Intellectual culture has no necessary relation to purity or excellence
of character.
"On the contrary, a condition of comparative poverty is compatible with
character in its highest form. A man may possess only his industry, his
frugality, his integrity, and yet stand high in the rank of true
manhood.
"Character is property. It is the noblest of possessions. It is an
estate in the general good-will and respect of men; and they who invest
in it--though they may not become rich in this world's goods--will find
their reward in esteem and reputation fairly and honorably won. Without
principles, a man is like a ship without rudder or compass, left to
drift hither and thither with every wind that blows."
What a contrast is afforded by the lives of Bacon and More. Bacon sought
office with as much desire as More avoided it; Bacon used as much
solicitation to obtain it as More endured to accept it, and each, when
in it, was equally true to his character. More was simple, as Bacon was
ostentatious. More was as incorruptible as Bacon was venal. More spent
his private fortune in office, and Bacon spent the wages of corruption
there. Both left office poor in worldly goods; but while More was rich
in honor and good deeds, Bacon was poor in everything; poor in the
mammon for which he bartered his integrity; poor in the gawd for which
he sacrificed his peace; poor in the presence of the worthless; covered
with shame in the midst of the people; trusting his fame to posterity,
of which posterity is only able to say, that the wisest of men was
adviser to the silliest of kings, yet that such a king had a sort of
majesty when morally compared with the official director of his
conscience. Both More and Bacon served each a great purpose for the
world. More illustrated the beauty of holiness; Bacon expounded the
infinitude of science. Bacon became the prophet of intellect; More, the
martyr of conscience. The one pours over our understandings the light of
knowledge; but the other inflames our hearts with the love of virtue.
All have read of the proud Egyptian king who ordered a colossal
staircase built in his new palace, and was chagrined to find that he
required a ladder to climb from one step to the next. A king's legs are
as short as those of a beggar. So, too, a prince's ability to enjoy the
pleasures of life is no greater than that of a pauper.
"All that is valuable in this world is to be had for nothing. Genius,
beauty, health, piety, love, are not bought and sold.

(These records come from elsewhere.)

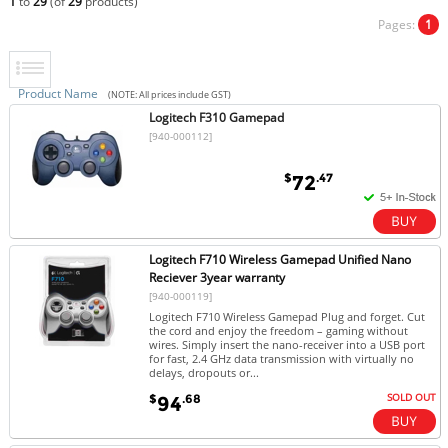
1
to
29
(of
29
products)
Pages:
1
Product Name
(NOTE: All prices include GST)
Logitech F310 Gamepad
[940-000112]
$
.47
72
Logitech F710 Wireless Gamepad Unified Nano
Reciever 3year warranty
[940-000119]
Logitech F710 Wireless Gamepad Plug and forget. Cut
the cord and enjoy the freedom – gaming without
wires. Simply insert the nano-receiver into a USB port
for fast, 2.4 GHz data transmission with virtually no
delays, dropouts or...
SOLD OUT
$
.68
94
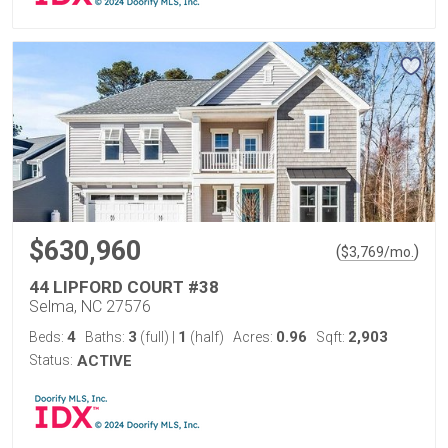
$630,960
(
)
$
3,769
/mo.
44 LIPFORD COURT #38
Selma, NC 27576
4
3
1
0.96
2,903
Beds:
Baths:
(full)
|
(half)
Acres:
Sqft:
Status:
ACTIVE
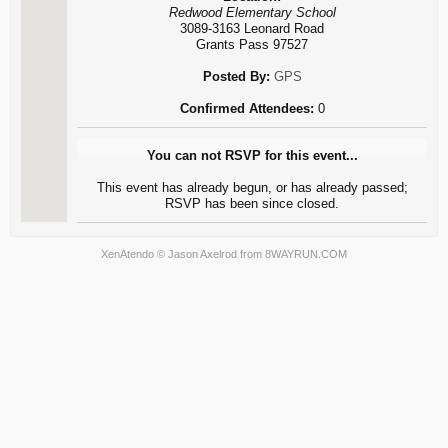
Redwood Elementary School
3089-3163 Leonard Road
Grants Pass 97527
Posted By:
GPS
Confirmed Attendees:
0
You can not RSVP for this event...
This event has already begun, or has already passed;
RSVP has been since closed.
XenAtendo
© Jason Axelrod from
8WAYRUN.COM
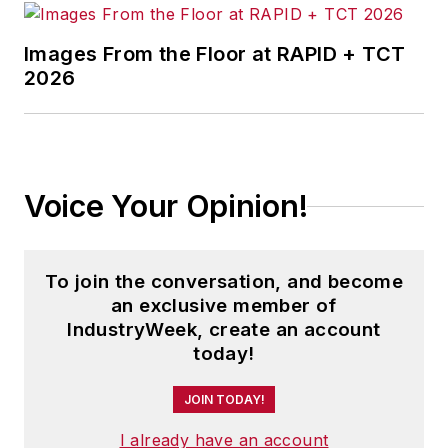
Images From the Floor at RAPID + TCT
2026
Voice Your Opinion!
To join the conversation, and become
an exclusive member of
IndustryWeek, create an account
today!
JOIN TODAY!
I already have an account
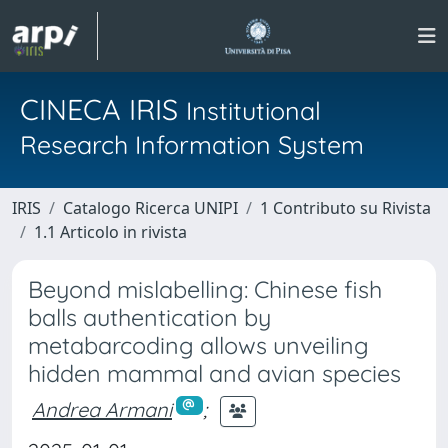
CINECA IRIS
Institutional
Research Information System
IRIS
Catalogo Ricerca UNIPI
1 Contributo su Rivista
1.1 Articolo in rivista
Beyond mislabelling: Chinese fish
balls authentication by
metabarcoding allows unveiling
hidden mammal and avian species
Andrea Armani
;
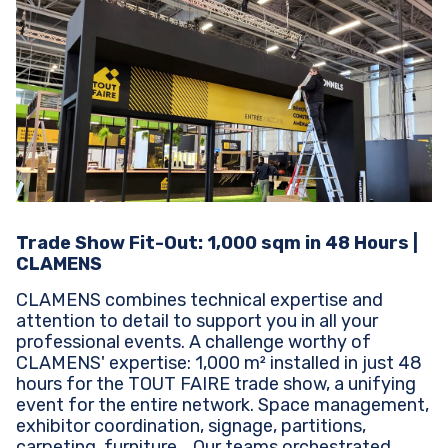
Trade Show Fit-Out: 1,000 sqm in 48 Hours |
CLAMENS
CLAMENS combines technical expertise and
attention to detail to support you in all your
professional events. A challenge worthy of
CLAMENS' expertise: 1,000 m² installed in just 48
hours for the TOUT FAIRE trade show, a unifying
event for the entire network. Space management,
exhibitor coordination, signage, partitions,
carpeting, furniture... Our teams orchestrated...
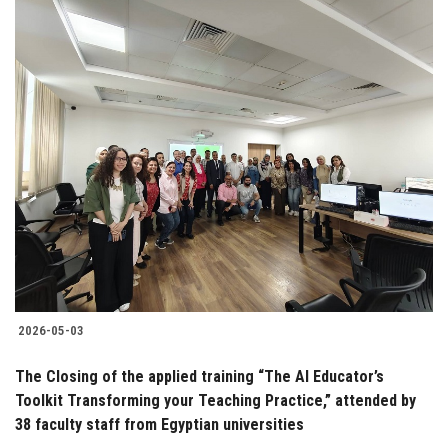
2026-05-03
The Closing of the applied training “The AI Educator’s
Toolkit Transforming your Teaching Practice,” attended by
38 faculty staff from Egyptian universities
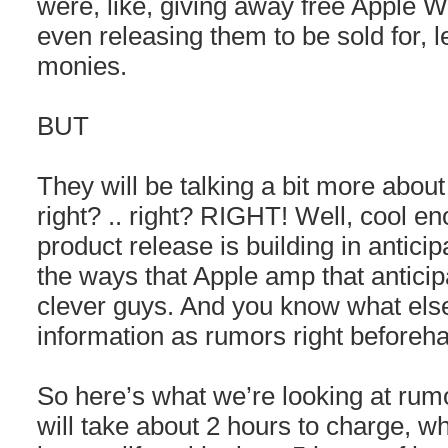
were, like, giving away free Apple W
even releasing them to be sold for, let
monies.
BUT
They will be talking a bit more about i
right? .. right? RIGHT! Well, cool 
product release is building in anticip
the ways that Apple amp that anticip
clever guys. And you know what els
information as rumors right beforeh
So here’s what we’re looking at ru
will take about 2 hours to charge, wh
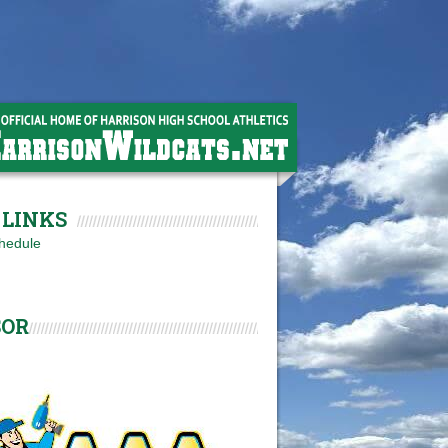
LINKS
hedule
SOR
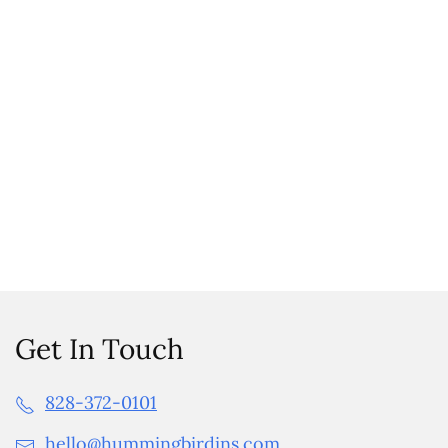
Get In Touch
828-372-0101
hello@hummingbirdins.com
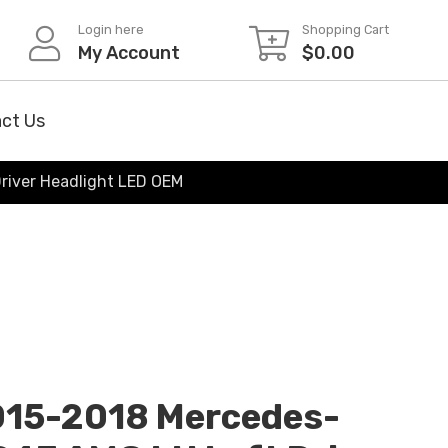
Login here
Shopping Cart
My Account
$
0.00
ct Us
river Headlight LED OEM
015-2018 Mercedes-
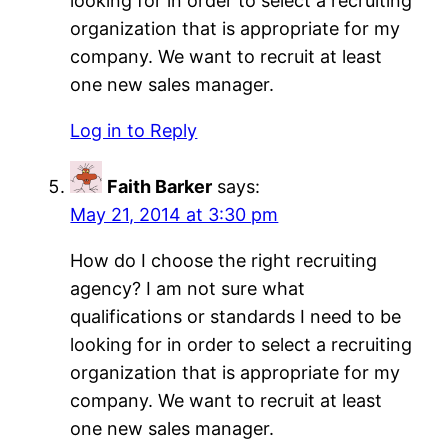
looking for in order to select a recruiting
organization that is appropriate for my
company. We want to recruit at least
one new sales manager.
Log in to Reply
Faith Barker
says:
May 21, 2014 at 3:30 pm
How do I choose the right recruiting
agency? I am not sure what
qualifications or standards I need to be
looking for in order to select a recruiting
organization that is appropriate for my
company. We want to recruit at least
one new sales manager.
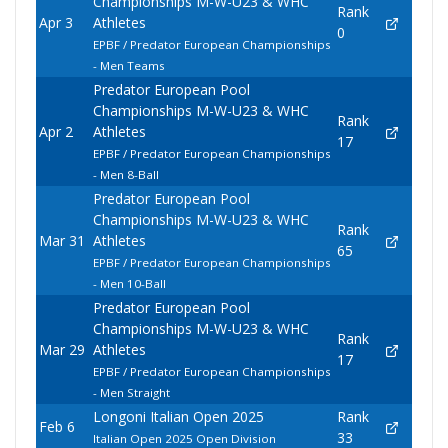
Championships M-W-U23 & WHC
Rank
Apr 3
Athletes
0
EPBF / Predator European Championships
- Men Teams
Predator European Pool
Championships M-W-U23 & WHC
Rank
Apr 2
Athletes
17
EPBF / Predator European Championships
- Men 8-Ball
Predator European Pool
Championships M-W-U23 & WHC
Rank
Mar 31
Athletes
65
EPBF / Predator European Championships
- Men 10-Ball
Predator European Pool
Championships M-W-U23 & WHC
Rank
Mar 29
Athletes
17
EPBF / Predator European Championships
- Men Straight
Longoni Italian Open 2025
Rank
Feb 6
33
Italian Open 2025 Open Division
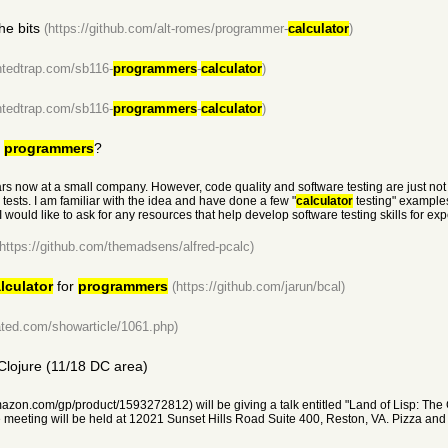
he bits
(https://github.com/alt-romes/programmer-
calculator
)
ntedtrap.com/sb116-
programmers
-
calculator
)
ntedtrap.com/sb116-
programmers
-
calculator
)
d
programmers
?
ars now at a small company. However, code quality and software testing are just not 
 tests. I am familiar with the idea and have done a few "
calculator
testing" example
 would like to ask for any resources that help develop software testing skills for e
(https://github.com/themadsens/alfred-pcalc)
lculator
for
programmers
(https://github.com/jarun/bcal)
ted.com/showarticle/1061.php)
 Clojure (11/18 DC area)
azon.com/gp/product/1593272812) will be giving a talk entitled "Land of Lisp: The C
ting will be held at 12021 Sunset Hills Road Suite 400, Reston, VA. Pizza and dr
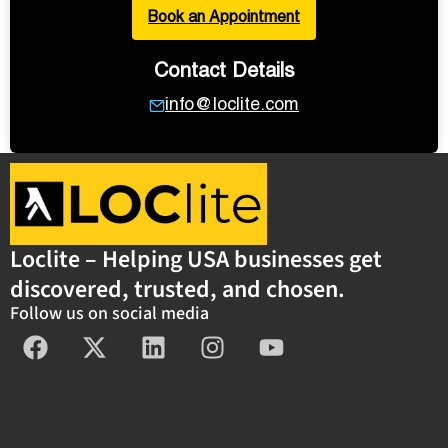
Book an Appointment
Contact Details
info@loclite.com
Loclite – Helping USA businesses get
discovered, trusted, and chosen.
Follow us on social media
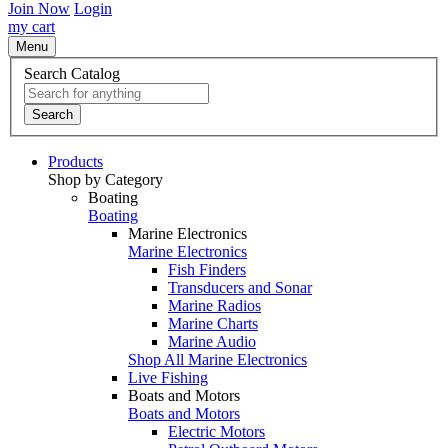
Join Now
Login
my cart
Menu
Search Catalog
Search
Products
Shop by Category
Boating
Boating
Marine Electronics
Marine Electronics
Fish Finders
Transducers and Sonar
Marine Radios
Marine Charts
Marine Audio
Shop All Marine Electronics
Live Fishing
Boats and Motors
Boats and Motors
Electric Motors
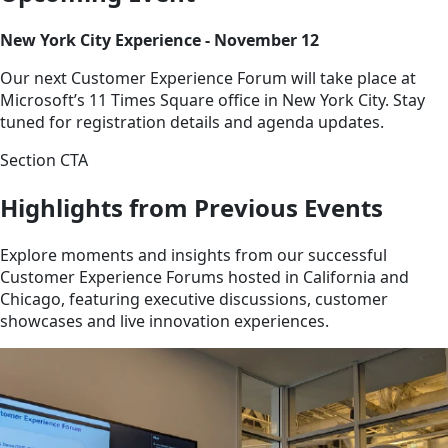
New York City Experience - November 12
Our next Customer Experience Forum will take place at
Microsoft’s 11 Times Square office in New York City. Stay
tuned for registration details and agenda updates.
Section CTA
Highlights from Previous Events
Explore moments and insights from our successful
Customer Experience Forums hosted in California and
Chicago, featuring executive discussions, customer
showcases and live innovation experiences.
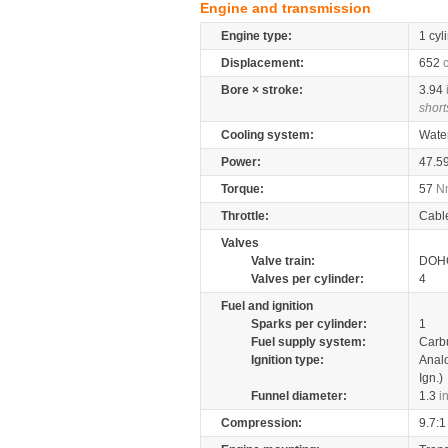
Engine and transmission
Engine type:
1 cyl
Displacement:
652
Bore × stroke:
3.94
short
Cooling system:
Wate
Power:
47.5
Torque:
57
N
Throttle:
Cabl
Valves
Valve train:
DOHC
Valves per cylinder:
4
Fuel and ignition
Sparks per cylinder:
1
Fuel supply system:
Carb
Ignition type:
Anal
Ign.)
Funnel diameter:
1.3
i
Compression:
9.7:1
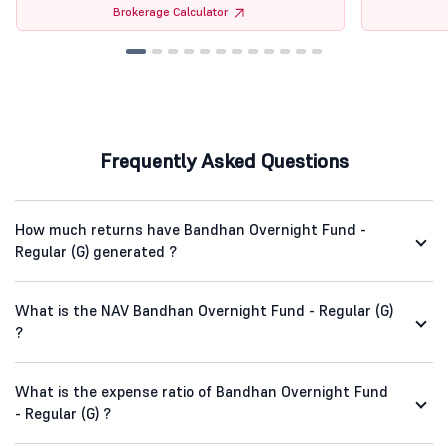
Brokerage Calculator
Frequently Asked Questions
How much returns have Bandhan Overnight Fund -
Regular (G) generated ?
What is the NAV Bandhan Overnight Fund - Regular (G)
?
What is the expense ratio of Bandhan Overnight Fund
- Regular (G) ?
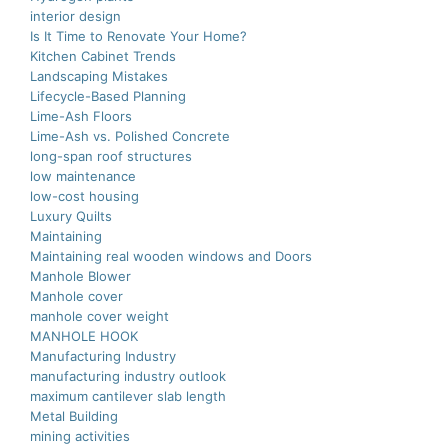
interior design
Is It Time to Renovate Your Home?
Kitchen Cabinet Trends
Landscaping Mistakes
Lifecycle-Based Planning
Lime-Ash Floors
Lime-Ash vs. Polished Concrete
long-span roof structures
low maintenance
low-cost housing
Luxury Quilts
Maintaining
Maintaining real wooden windows and Doors
Manhole Blower
Manhole cover
manhole cover weight
MANHOLE HOOK
Manufacturing Industry
manufacturing industry outlook
maximum cantilever slab length
Metal Building
mining activities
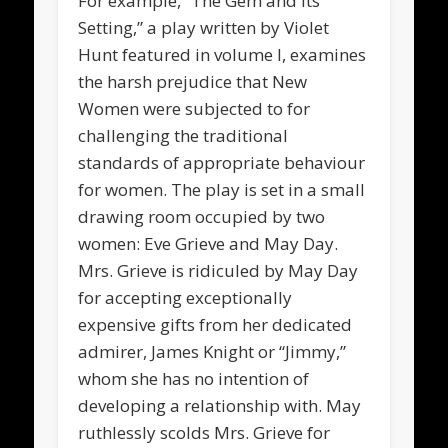
For example, “The Gem and Its
Setting,” a play written by Violet
Hunt featured in volume I, examines
the harsh prejudice that New
Women were subjected to for
challenging the traditional
standards of appropriate behaviour
for women. The play is set in a small
drawing room occupied by two
women: Eve Grieve and May Day.
Mrs. Grieve is ridiculed by May Day
for accepting exceptionally
expensive gifts from her dedicated
admirer, James Knight or “Jimmy,”
whom she has no intention of
developing a relationship with. May
ruthlessly scolds Mrs. Grieve for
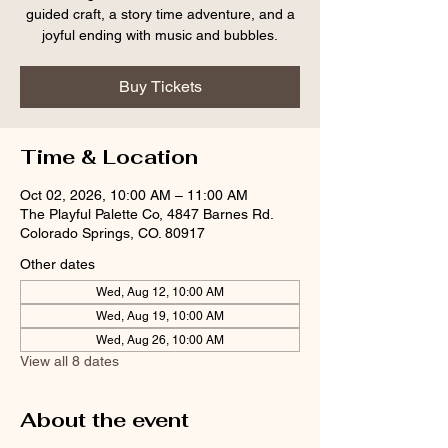
guided craft, a story time adventure, and a
joyful ending with music and bubbles.
Buy Tickets
Time & Location
Oct 02, 2026, 10:00 AM – 11:00 AM
The Playful Palette Co, 4847 Barnes Rd.
Colorado Springs, CO. 80917
Other dates
Wed, Aug 12, 10:00 AM
Wed, Aug 19, 10:00 AM
Wed, Aug 26, 10:00 AM
View all 8 dates
About the event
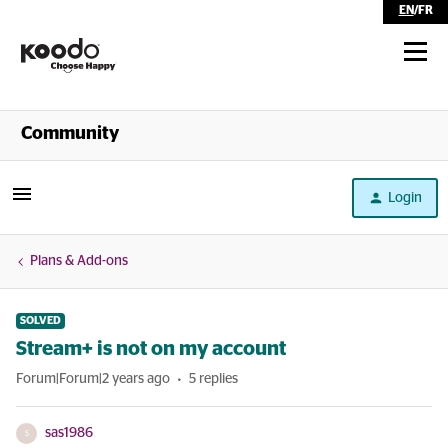
EN
/
FR
Shop
Community
Self Serve
Login
Help
Plans & Add-ons
SOLVED
Stream+ is not on my account
Forum|Forum|2 years ago
5 replies
sas1986
S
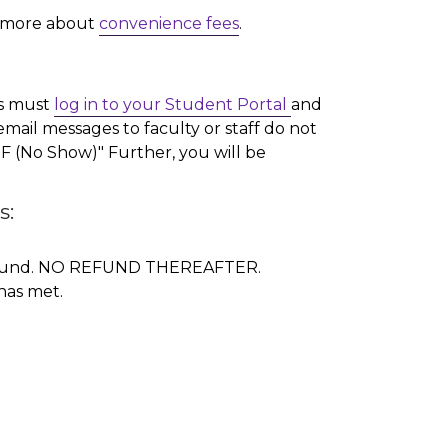
d more about
convenience fees
.
ts must
log in to your Student Portal
and
mail messages to faculty or staff do not
"NF (No Show)" Further, you will be
s:
0% refund. NO REFUND THEREAFTER.
has met.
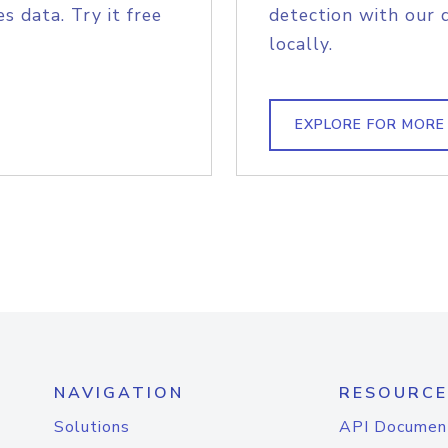
s data. Try it free
detection with our 
locally.
EXPLORE FOR MORE
NAVIGATION
RESOURCE
Solutions
API Documen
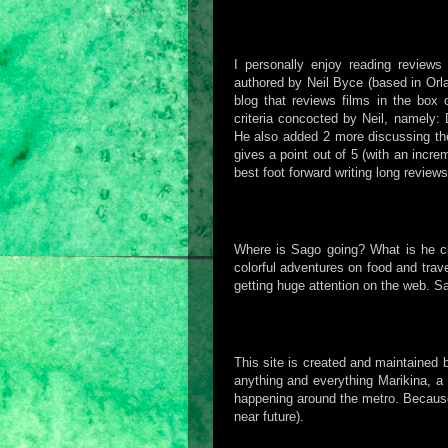
I personally enjoy reading reviews e
authored by Neil Byce (based in Orla
blog that reviews films in the box 
criteria concocted by Neil, namely:
He also added 2 more discussing the
gives a point out of 5 (with an incre
best foot forward writing long reviews, 
Where is Sago going? What is he cr
colorful adventures on food and trave
getting huge attention on the web. S
This site is created and maintained 
anything and everything Marikina, a 
happening around the metro. Because 
near future).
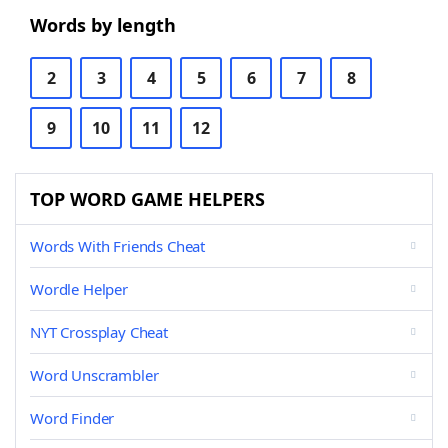
Words by length
2
3
4
5
6
7
8
9
10
11
12
TOP WORD GAME HELPERS
Words With Friends Cheat
Wordle Helper
NYT Crossplay Cheat
Word Unscrambler
Word Finder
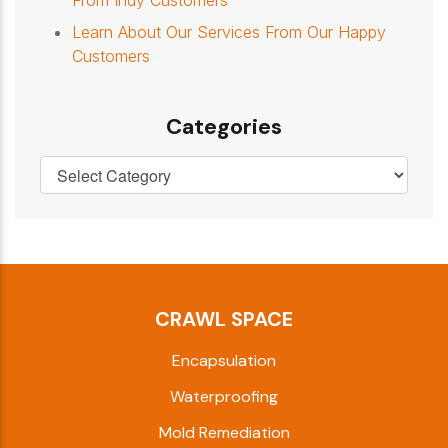
From Indy Customers
Learn About Our Services From Our Happy
Customers
Categories
CRAWL SPACE
Encapsulation
Waterproofing
Mold Remediation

The richest man on
earth would vainly offer a fortune to be qualified to write a verse like
Milton, or to compose a melody like Mozart. You may summon all the
physicians, but they cannot procure for you the sweet, healthful sleep
which the tired laborer gets without price. Let no man, then, call
himself a proprietor. He owns but the breath as it traverses his lips
and the idea as it flits across his mind; and of that breath he may be
deprived by the sting of a bee, and that idea, perhaps, truly belongs to
another."
"We live in deeds, not years; in thoughts, not breaths:
In feelings, not in figures on a dial.
We should count time by heart-throbs. He most lives
Who thinks most, feels the noblest, acts the best;
And he whose heart beats quickest lives the longest."